Apple will make boxes capable of gaming, yes. iPhone/Pad/Mac/Apple TV certainly can and do play games. But they won't be at the front supporting it with first-party games or making a developer-friendly environment or promoting it for gaming. They'll take 30% off anyone who CAN make it, sure, but they won't help them.
If Apple TV does get all the content deals you'd imagine, it will indeed sell a lot. But a console needs GAMES and so it either needs a strong first-party lead or ALL the big third parties genuinely on board for two years (not the fake support Wii U is getting).
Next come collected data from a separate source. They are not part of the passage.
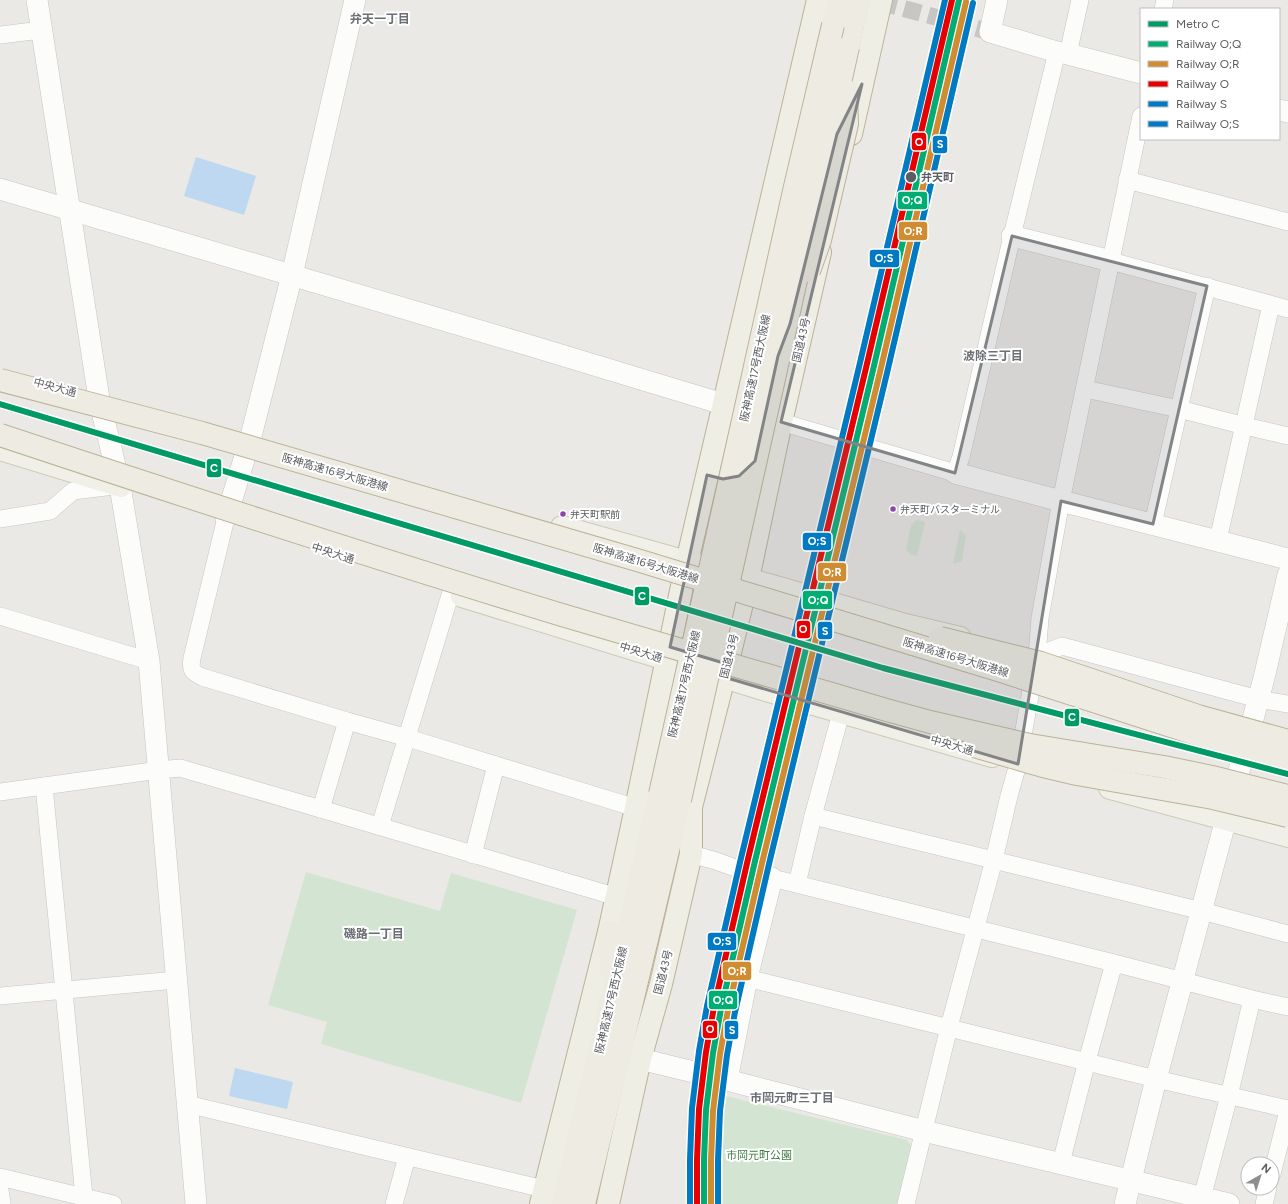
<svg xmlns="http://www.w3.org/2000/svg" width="1288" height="1204" font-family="Figtree,'Noto Sans JP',sans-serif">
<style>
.green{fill:#d4e4d3}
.water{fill:#bdd8f0}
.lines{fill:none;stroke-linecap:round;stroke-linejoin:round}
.minor-tunnel{stroke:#c6c6c4;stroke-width:17;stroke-dasharray:17 8;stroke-linecap:butt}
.minor-casing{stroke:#c6c5c5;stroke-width:18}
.tertiary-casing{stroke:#c6c5c5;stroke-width:22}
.primary-casing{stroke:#cec9b6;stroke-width:24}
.trunk-casing{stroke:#bcb397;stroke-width:24}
.motorway-casing{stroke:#bcb397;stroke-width:24}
.minor{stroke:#fcfcfb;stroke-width:17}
.tertiary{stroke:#fcfcfb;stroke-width:21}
.primary{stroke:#f1f0e8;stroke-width:22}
.trunk{stroke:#efeee5;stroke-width:22}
.motorway{stroke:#edebe2;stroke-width:22}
.motorway-bridge-casing{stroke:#bcb397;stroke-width:24;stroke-linecap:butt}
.motorway-bridge{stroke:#edebe2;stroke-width:22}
.rail-1-casing{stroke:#fff;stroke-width:9}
.rail-2-casing{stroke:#fff;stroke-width:9}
.rail-3-casing{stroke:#fff;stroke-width:9}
.rail-4-casing{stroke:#fff;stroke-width:9}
.rail-5-casing{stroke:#fff;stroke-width:9}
.rail-1{stroke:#02ad73;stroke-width:6}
.rail-2{stroke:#d08c30;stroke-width:6}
.rail-3{stroke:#e80000;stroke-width:6}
.rail-4{stroke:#007ac2;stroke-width:6}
.rail-5{stroke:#007ac2;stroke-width:6}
.metro-1-casing{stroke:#fff;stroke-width:9}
.metro-1{stroke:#019a66;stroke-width:6}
.marked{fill:#838486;fill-opacity:0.2;stroke:#838486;stroke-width:3;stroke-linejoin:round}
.stop-dot{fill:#5b5d61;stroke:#fff;stroke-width:1.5}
.bus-dot{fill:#8e44ad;stroke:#fff;stroke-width:1.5}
.labels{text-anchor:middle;stroke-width:4;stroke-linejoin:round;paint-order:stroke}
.bus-label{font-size:10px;fill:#5b5d61;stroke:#fff;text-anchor:start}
.stop-label{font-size:11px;font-weight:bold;fill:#5b5d61;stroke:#fff;text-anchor:start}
.street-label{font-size:11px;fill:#5b5d61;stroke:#fff}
.park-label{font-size:11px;fill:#3e7d45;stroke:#fff}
.neighbourhood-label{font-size:12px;font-weight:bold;fill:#6c6f73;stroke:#fff}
.line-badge{stroke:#fff;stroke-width:1.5}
.badge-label{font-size:11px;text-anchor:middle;font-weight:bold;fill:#fff}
</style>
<rect width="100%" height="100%" fill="#eae9e5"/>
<!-- green -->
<g class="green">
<polygon points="916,520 925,522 917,556 910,554 906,550 911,525"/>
<polygon points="960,530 966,536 962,561 953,564"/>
<polygon points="306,872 440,911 451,873 577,910 521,1103 321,1044 327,1022 268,1005"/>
<polygon points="714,1093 907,1140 912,1147 898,1204 710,1204 709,1159"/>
</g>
<!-- water -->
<g class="water">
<polygon points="196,157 256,176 244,215 184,196"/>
<polygon points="235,1068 293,1082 287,1109 229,1096"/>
</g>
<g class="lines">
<!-- minor-tunnel -->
<polyline class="minor-tunnel" points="880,2 990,32"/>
<!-- minor casing -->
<g class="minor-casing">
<g id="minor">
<polyline points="1163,9 1165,0"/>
<polyline points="0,35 41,30"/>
<polyline points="1068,54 1080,0"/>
<polyline points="1127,180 1288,222"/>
<polyline points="1111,261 1288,309"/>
<polyline points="1085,389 1179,409 1245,426 1288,436"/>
<polyline points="781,422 955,473 961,457 1012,236 1057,52"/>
<path d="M226,518L192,658C190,670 192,672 202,677L347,721L408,738L636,808"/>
<polyline points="0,519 50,511 73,491 114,486"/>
<polyline points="1153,524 1207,286"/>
<polyline points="1218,540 1271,305"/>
<polyline points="0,616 149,661"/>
<polyline points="1037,656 1062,646 1258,699 1288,704"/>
<polyline points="44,786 84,1197"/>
<polyline points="0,792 159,770 180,768 321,809 617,897"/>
<polyline points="321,809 347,721"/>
<polyline points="813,816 1202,911 1288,934"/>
<polyline points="380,826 451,592"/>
<polyline points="691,854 716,861 744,871 1114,963 1252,999 1288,1007"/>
<polyline points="473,855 496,765"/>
<polyline points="797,884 813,816 841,713"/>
<polyline points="747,978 1156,1079 1288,1109"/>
<polyline points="0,996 176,980"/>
<polyline points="187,1104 544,1189"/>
<polyline points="1061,1163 1087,1061 1114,963"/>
<polyline points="1272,1174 1288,1111"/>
<polyline points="0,1177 113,1204"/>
<polyline points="0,1190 2,1204"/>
<polyline points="1202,1198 1229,1096 1252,999"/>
<polyline points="394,1204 407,1157"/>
<polyline points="906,1204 949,1027 994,860 1009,796 1018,764 1037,656 1040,618 1061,501 1141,116"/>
<polyline points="1264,1204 1268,1188"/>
</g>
</g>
<!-- tertiary casing -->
<g class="tertiary-casing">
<g id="tertiary">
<polyline points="37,0 99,399 120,486 149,661 196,1204"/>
<polyline points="997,0 990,32 1057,52 1068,54 1141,73"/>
<polyline points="1279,110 1288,112"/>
<polyline points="0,189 528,345 723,404"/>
<polyline points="1012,236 1111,261"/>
<polyline points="955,473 1061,501 1288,559"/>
<polyline points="226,518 250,440 292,275 355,0"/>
<polyline points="640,1059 727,1080 924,1131 1229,1204"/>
<polyline points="727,1080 747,978 772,878"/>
<polyline points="1125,1204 1156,1079 1264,678 1288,575"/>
</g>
</g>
<!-- primary casing -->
<g class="primary-casing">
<g id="primary">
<polyline points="0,449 121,486"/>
<polyline points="562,527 783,589 905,625 960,638"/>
<polyline points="462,596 766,690 992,756"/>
<polyline points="1110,788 1288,836"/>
</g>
</g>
<!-- trunk casing -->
<g class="trunk-casing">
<g id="trunk">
<polyline points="851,134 881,0"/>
<polyline points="541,1204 609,932 636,808 687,562 818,0"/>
<polyline points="608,1204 640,1059 661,984 691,854 691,807 724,677 748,579 781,422 820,252"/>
</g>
</g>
<!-- motorway casing -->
<g class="motorway-casing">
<g id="motorway">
<polyline points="833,25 839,0"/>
<polyline points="848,47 859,0"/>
<polyline points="609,932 611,970"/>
<polyline points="563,1204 660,794"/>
<polyline points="584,1204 680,800"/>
</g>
</g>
<!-- minor -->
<use href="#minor" class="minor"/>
<!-- tertiary -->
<use href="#tertiary" class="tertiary"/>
<!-- primary -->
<use href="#primary" class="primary"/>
<!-- trunk -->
<use href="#trunk" class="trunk"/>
<!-- motorway -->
<use href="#motorway" class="motorway"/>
<!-- motorway-bridge casing -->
<g class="motorway-bridge-casing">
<g id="motorway-bridge">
<polyline points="809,271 820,240 847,124 846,90"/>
<polyline points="0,380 202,433 637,560 998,670 1196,734 1288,761"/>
<path d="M0,435C187,497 374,558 562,615C669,647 776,678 883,709L930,722L1030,745L1164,767L1212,777L1288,796"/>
<polyline points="940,638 1041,663 1198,716 1288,741"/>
<polyline points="974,746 1043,766 1077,774 1213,798 1288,816"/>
<polyline points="660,794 794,191 833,25"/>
<polyline points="680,800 848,47"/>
</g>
</g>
<!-- motorway-bridge -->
<use href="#motorway-bridge" class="motorway-bridge"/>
<!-- rail-1 casing -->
<g class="rail-1-casing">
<polyline id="rail-1" points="704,1204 704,1160 706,1110 713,1053 721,1009 755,861 873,370 959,0"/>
</g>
<!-- rail-2 casing -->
<g class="rail-2-casing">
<polyline id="rail-2" points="711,1204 711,1160 713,1111 720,1054 728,1010 762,863 880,372 966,2"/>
</g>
<!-- rail-3 casing -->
<g class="rail-3-casing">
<polyline id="rail-3" points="697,1204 697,1160 699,1109 706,1052 714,1007 748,859 866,368 952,0"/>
</g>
<!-- rail-4 casing -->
<g class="rail-4-casing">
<polyline id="rail-4" points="718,1204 718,1160 720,1111 727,1055 735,1012 769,864 887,373 973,3"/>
</g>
<!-- rail-5 casing -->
<g class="rail-5-casing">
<polyline id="rail-5" points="690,1204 690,1159 692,1108 699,1051 707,1006 741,858 859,367 945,0"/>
</g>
<!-- rail-1 -->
<use href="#rail-1" class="rail-1"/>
<!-- rail-2 -->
<use href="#rail-2" class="rail-2"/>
<!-- rail-3 -->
<use href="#rail-3" class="rail-3"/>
<!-- rail-4 -->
<use href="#rail-4" class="rail-4"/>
<!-- rail-5 -->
<use href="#rail-5" class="rail-5"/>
<!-- metro-1 casing -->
<g class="metro-1-casing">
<polyline id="metro-1" points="0,404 883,668 1288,774"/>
</g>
<!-- metro-1 -->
<use href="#metro-1" class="metro-1"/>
</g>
<!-- marked area -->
<path class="marked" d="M862,84L781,422L955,473L1012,236L1207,286L1153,524L1061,501L1018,764L724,677L727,664L670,647L707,475L723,479L739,476L755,461L778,356L790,324L837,134Z"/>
<!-- markers -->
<circle class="stop-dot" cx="911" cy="177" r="6"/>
<g class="bus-dot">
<circle cx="893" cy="509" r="3.5"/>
<circle cx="563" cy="514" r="3.5"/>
</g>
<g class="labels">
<!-- bus labels -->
<g class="bus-label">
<text x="900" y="513">弁天町バスターミナル</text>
<text x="570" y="518">弁天町駅前</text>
</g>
<!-- stop labels -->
<g class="stop-label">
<text x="921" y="181">弁天町</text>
</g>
<!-- street labels -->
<g class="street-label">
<text transform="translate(801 340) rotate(-77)" y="4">国道43号</text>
<text transform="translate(755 368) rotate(-78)" y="4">阪神高速17号西大阪線</text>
<text transform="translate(55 387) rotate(15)" y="4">中央大通</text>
<text transform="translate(335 472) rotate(16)" y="4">阪神高速16号大阪港線</text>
<text transform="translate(333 553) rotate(18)" y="4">中央大通</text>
<text transform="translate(646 563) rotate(17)" y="4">阪神高速16号大阪港線</text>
<text transform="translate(641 652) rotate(17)" y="4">中央大通</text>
<text transform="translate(729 656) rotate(-76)" y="4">国道43号</text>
<text transform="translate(956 657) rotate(17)" y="4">阪神高速16号大阪港線</text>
<text transform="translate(684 684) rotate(-77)" y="4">阪神高速17号西大阪線</text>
<text transform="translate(952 745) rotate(16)" y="4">中央大通</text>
<text transform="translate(663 972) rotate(-76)" y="4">国道43号</text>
<text transform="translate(611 1000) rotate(-77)" y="4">阪神高速17号西大阪線</text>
</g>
<!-- park labels -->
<g class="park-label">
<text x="759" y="1159">市岡元町公園</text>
</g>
<!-- neighbourhood labels -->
<g class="neighbourhood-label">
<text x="380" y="23">弁天一丁目</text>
<text x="993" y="360">波除三丁目</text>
<text x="374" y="938">磯路一丁目</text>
<text x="792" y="1102">市岡元町三丁目</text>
</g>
</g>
<g class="line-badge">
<rect x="911" y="132" width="16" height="19" rx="4" fill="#e80000"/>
<rect x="932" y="135" width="16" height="19" rx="4" fill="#007ac2"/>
<rect x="897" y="191" width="31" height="19" rx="4" fill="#02ad73"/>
<rect x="898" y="221" width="30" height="20" rx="4" fill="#d08c30"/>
<rect x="869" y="249" width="31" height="19" rx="4" fill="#007ac2"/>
<rect x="206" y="458" width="16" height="20" rx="4" fill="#019a66"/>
<rect x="802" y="532" width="30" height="19" rx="4" fill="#007ac2"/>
<rect x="817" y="562" width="30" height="20" rx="4" fill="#d08c30"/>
<rect x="634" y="586" width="16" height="20" rx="4" fill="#019a66"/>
<rect x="802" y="590" width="31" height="20" rx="4" fill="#02ad73"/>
<rect x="796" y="620" width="15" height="19" rx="4" fill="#e80000"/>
<rect x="817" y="621" width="16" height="19" rx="4" fill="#007ac2"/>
<rect x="1064" y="708" width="16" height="19" rx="4" fill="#019a66"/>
<rect x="707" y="932" width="30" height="19" rx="4" fill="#007ac2"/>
<rect x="722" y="961" width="30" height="20" rx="4" fill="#d08c30"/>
<rect x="708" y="990" width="30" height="20" rx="4" fill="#02ad73"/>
<rect x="702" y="1020" width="16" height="19" rx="4" fill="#e80000"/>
<rect x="724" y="1020" width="15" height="20" rx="4" fill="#007ac2"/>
</g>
<g class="badge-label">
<text x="919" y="146">O</text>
<text x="940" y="148">S</text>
<text x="912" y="204">O;Q</text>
<text x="913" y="235">O;R</text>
<text x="884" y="262">O;S</text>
<text x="214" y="472">C</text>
<text x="817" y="545">O;S</text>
<text x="832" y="576">O;R</text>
<text x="642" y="600">C</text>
<text x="818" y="604">O;Q</text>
<text x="803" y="633">O</text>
<text x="825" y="635">S</text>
<text x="1072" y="721">C</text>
<text x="722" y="945">O;S</text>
<text x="737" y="975">O;R</text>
<text x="723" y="1004">O;Q</text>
<text x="710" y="1033">O</text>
<text x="732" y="1034">S</text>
</g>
<!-- legend -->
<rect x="1140" y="8" width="140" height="132" fill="#ffffff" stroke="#bdbec0"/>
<rect x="1148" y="21" width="20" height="6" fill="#019a66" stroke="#bdbec0"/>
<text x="1176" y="28" font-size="12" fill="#5b5d61">Metro C</text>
<rect x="1148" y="41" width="20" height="6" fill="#02ad73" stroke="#bdbec0"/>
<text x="1176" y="48" font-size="12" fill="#5b5d61">Railway O;Q</text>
<rect x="1148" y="61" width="20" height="6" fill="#d08c30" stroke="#bdbec0"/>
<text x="1176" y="68" font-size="12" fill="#5b5d61">Railway O;R</text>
<rect x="1148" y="81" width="20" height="6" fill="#e80000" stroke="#bdbec0"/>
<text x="1176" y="88" font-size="12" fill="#5b5d61">Railway O</text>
<rect x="1148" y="101" width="20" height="6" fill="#007ac2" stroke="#bdbec0"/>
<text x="1176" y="108" font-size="12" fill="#5b5d61">Railway S</text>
<rect x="1148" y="121" width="20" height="6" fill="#007ac2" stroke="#bdbec0"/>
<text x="1176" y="128" font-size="12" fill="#5b5d61">Railway O;S</text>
<!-- north arrow -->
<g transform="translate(1260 1176) rotate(39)"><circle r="19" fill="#ffffff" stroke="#bdbec0"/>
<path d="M0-3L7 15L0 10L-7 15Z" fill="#8d8e8f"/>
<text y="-6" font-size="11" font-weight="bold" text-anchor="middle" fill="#5b5d61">N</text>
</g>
</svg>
Example: PSP. Lots sold, terrible attach ratio and no real earnings from software, because people used it as a media machine.
I'd like to see Samsung try a console, but all the companies are going about it the wrong way: via hardware. You can have the best box around and still not succeed because people only buy the box to get to the games they want.
If Samsung are smart they will clone the biggest games of the past and launch with outstanding sequels to them - Mario, Zelda, Wii Sports, Call of Duty, GTA, Halo. The first three require a dev team of no more than 20 people and are stunningly cheap to make very high quality.